Указательным пальцем правой руки Пирс постукивает по узкой серебряной зажигалке.
— Я всерьез, — говорит он.
— Но ты же ее так любишь, Пирс! — восклицаю я, вспоминая, что произошло, когда Николас Спейр издевался над «Форелью».
— Что на самом деле произошло в перерыве? — спрашивает Пирс, избегая ответа.
— В перерыве?
— Ну, когда нас не было в зале.
Я пожимаю плечами:
— Ну, мы поиграли, попробовали немного другой подход к сложным местам...
— Что-то произошло, — говорит Пирс тихо. Потом: — Слушай, не обижайся, я хочу тебя спросить, но...
— Спрашивай.
— Тебя не пугает, что ты не сможешь это сыграть? Не пойми меня неправильно. Я имею в виду, что, играя в другом регистре, чем ты обычно...

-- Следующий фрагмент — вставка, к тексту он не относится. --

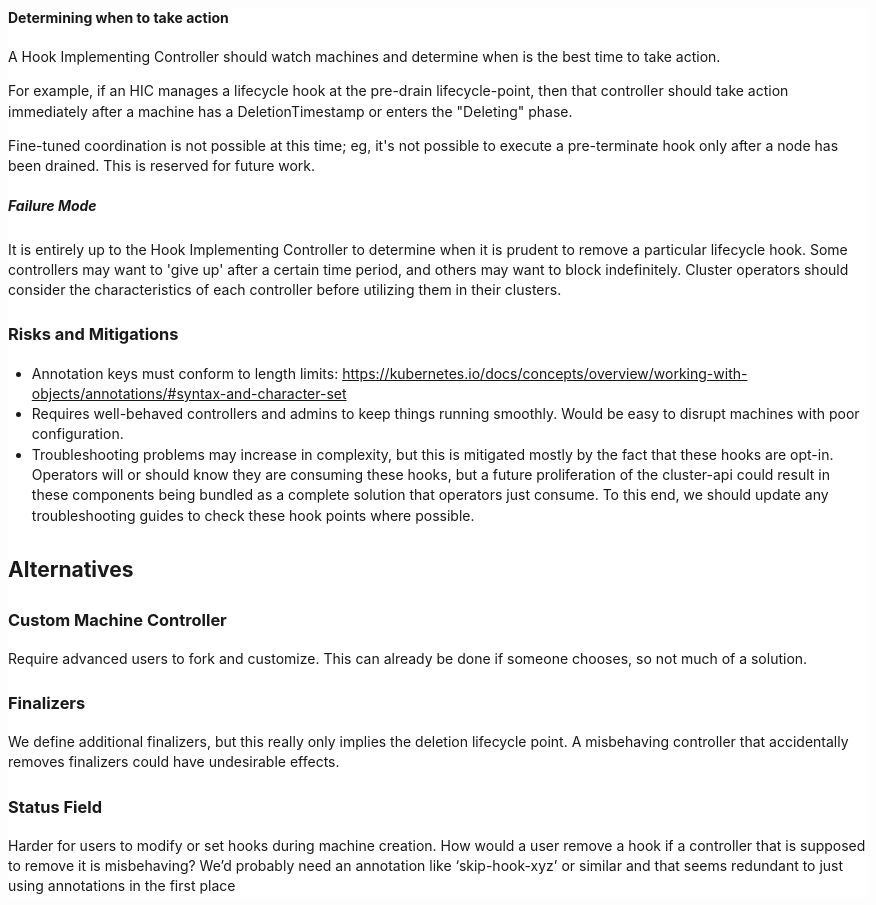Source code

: #### Determining when to take action

A Hook Implementing Controller should watch machines and determine when is the
best time to take action.

For example, if an HIC manages a lifecycle hook at the pre-drain lifecycle-point,
then that controller should take action immediately after a machine has a
DeletionTimestamp or enters the "Deleting" phase.

Fine-tuned coordination is not possible at this time; eg, it's not
possible to execute a pre-terminate hook only after a node has been drained.
This is reserved for future work.

##### Failure Mode
It is entirely up to the Hook Implementing Controller to determine when it is
prudent to remove a particular lifecycle hook. Some controllers may want to
'give up' after a certain time period, and others may want to block indefinitely.
Cluster operators should consider the characteristics of each controller before
utilizing them in their clusters.


### Risks and Mitigations

* Annotation keys must conform to length limits: https://kubernetes.io/docs/concepts/overview/working-with-objects/annotations/#syntax-and-character-set
* Requires well-behaved controllers and admins to keep things running
smoothly.  Would be easy to disrupt machines with poor configuration.
* Troubleshooting problems may increase in complexity, but this is
mitigated mostly by the fact that these hooks are opt-in.  Operators
will or should know they are consuming these hooks, but a future proliferation
of the cluster-api could result in these components being bundled as a
complete solution that operators just consume.  To this end, we should
update any troubleshooting guides to check these hook points where possible.


## Alternatives

### Custom Machine Controller
Require advanced users to fork and customize.  This can already be done if someone chooses, so not much of a solution.

### Finalizers
We define additional finalizers, but this really only implies the deletion lifecycle point.  A misbehaving controller that
accidentally removes finalizers could have undesirable
effects.

### Status Field
Harder for users to modify or set hooks during machine creation.  How would a user remove a hook if a controller that is supposed to remove it is misbehaving?  We’d probably need an annotation like ‘skip-hook-xyz’ or similar and that seems redundant to just using annotations in the first place
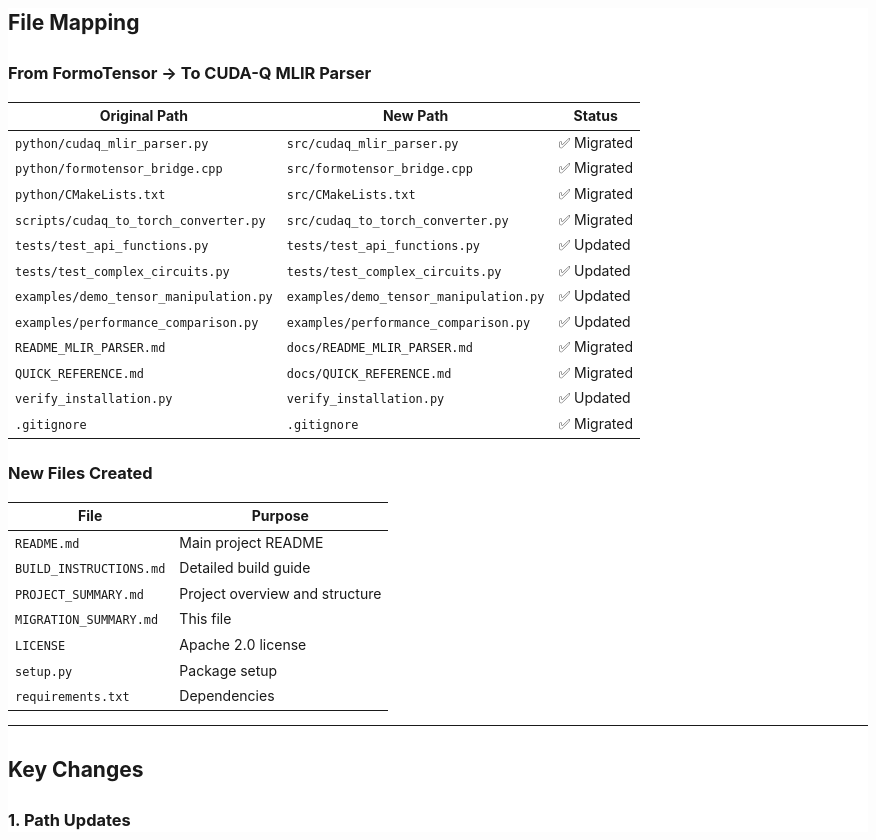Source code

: 
## File Mapping

### From FormoTensor → To CUDA-Q MLIR Parser

| Original Path | New Path | Status |
|--------------|----------|--------|
| `python/cudaq_mlir_parser.py` | `src/cudaq_mlir_parser.py` | ✅ Migrated |
| `python/formotensor_bridge.cpp` | `src/formotensor_bridge.cpp` | ✅ Migrated |
| `python/CMakeLists.txt` | `src/CMakeLists.txt` | ✅ Migrated |
| `scripts/cudaq_to_torch_converter.py` | `src/cudaq_to_torch_converter.py` | ✅ Migrated |
| `tests/test_api_functions.py` | `tests/test_api_functions.py` | ✅ Updated |
| `tests/test_complex_circuits.py` | `tests/test_complex_circuits.py` | ✅ Updated |
| `examples/demo_tensor_manipulation.py` | `examples/demo_tensor_manipulation.py` | ✅ Updated |
| `examples/performance_comparison.py` | `examples/performance_comparison.py` | ✅ Updated |
| `README_MLIR_PARSER.md` | `docs/README_MLIR_PARSER.md` | ✅ Migrated |
| `QUICK_REFERENCE.md` | `docs/QUICK_REFERENCE.md` | ✅ Migrated |
| `verify_installation.py` | `verify_installation.py` | ✅ Updated |
| `.gitignore` | `.gitignore` | ✅ Migrated |

### New Files Created

| File | Purpose |
|------|---------|
| `README.md` | Main project README |
| `BUILD_INSTRUCTIONS.md` | Detailed build guide |
| `PROJECT_SUMMARY.md` | Project overview and structure |
| `MIGRATION_SUMMARY.md` | This file |
| `LICENSE` | Apache 2.0 license |
| `setup.py` | Package setup |
| `requirements.txt` | Dependencies |

---

## Key Changes

### 1. Path Updates
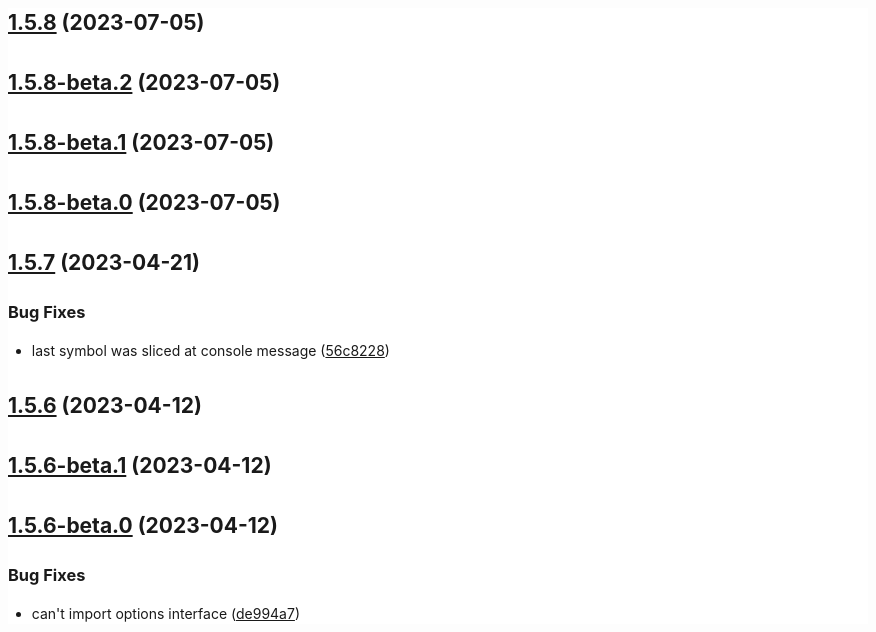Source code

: 

## [1.5.8](https://github.com/alexneo2003/playwright-azure-reporter/compare/v1.5.8-beta.2...v1.5.8) (2023-07-05)



## [1.5.8-beta.2](https://github.com/alexneo2003/playwright-azure-reporter/compare/v1.5.8-beta.1...v1.5.8-beta.2) (2023-07-05)



## [1.5.8-beta.1](https://github.com/alexneo2003/playwright-azure-reporter/compare/v1.5.8-beta.0...v1.5.8-beta.1) (2023-07-05)



## [1.5.8-beta.0](https://github.com/alexneo2003/playwright-azure-reporter/compare/v1.5.7...v1.5.8-beta.0) (2023-07-05)



## [1.5.7](https://github.com/alexneo2003/playwright-azure-reporter/compare/v1.5.6...v1.5.7) (2023-04-21)


### Bug Fixes

* last symbol was sliced at console message ([56c8228](https://github.com/alexneo2003/playwright-azure-reporter/commit/56c8228d858ca43d3a1a502a17188d6728654c8a))



## [1.5.6](https://github.com/alexneo2003/playwright-azure-reporter/compare/v1.5.6-beta.1...v1.5.6) (2023-04-12)



## [1.5.6-beta.1](https://github.com/alexneo2003/playwright-azure-reporter/compare/v1.5.6-beta.0...v1.5.6-beta.1) (2023-04-12)



## [1.5.6-beta.0](https://github.com/alexneo2003/playwright-azure-reporter/compare/v1.5.5...v1.5.6-beta.0) (2023-04-12)


### Bug Fixes

* can't import options interface ([de994a7](https://github.com/alexneo2003/playwright-azure-reporter/commit/de994a7173c5025683d5e2808275f2a8e9a9ff4e))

— Ты имеешь в виду, удастся ли мне сыграть эти писклявые вариации в четвертой части?
Пирс смущенно кивает:
— Да, это, и другие куски тоже. Там ведь все очень слышно.
— Я справлюсь, — говорю я, не обижаясь. — Я играл его раньше, в колледже. Это было сто лет назад, но должно вспомниться. Но послушай, Пирс, я знаю, что ты очень хотел играть «Форель». Ты уверен, что готов на такую щедрость?
— Я не щедрый, — довольно раздраженно говорит Пирс. — Эту вещь можно сыграть либо гениально, либо никак. И это настоящий диалог между скрипкой и фортепиано. И в данный момент для меня облегчение — не играть ее. Я слишком много чем занят. И я полагаю, если «Музикферайн» готов принять одну замену, точно так же они примут и две.
— Чем именно ты занят? — спрашиваю я с улыбкой.
— Ну, — уклончиво говорит Пирс, — и тем и этим.
— И другим? — говорю я, не думая.
— Что?
— Прости, прости — просто первое, что пришло в голову. Машинально. Забудь.
— Странный ты, Майкл.
— Ну?
— Что «ну»?
— Чем ты эдаким занят?
— Я играю Концертную симфонию с «Академией святого Мартина в полях», и у меня грядет сольный концерт сразу после Вены, и Бах, на котором у вас всех свет клином сошелся.
— А у тебя нет?
Пирс разводит руками.
— Я только начинаю отходить от мысли, что он был навязан мне против воли. Вчера я почему-то это играл в два часа ночи. Оно как-то странно затягивает.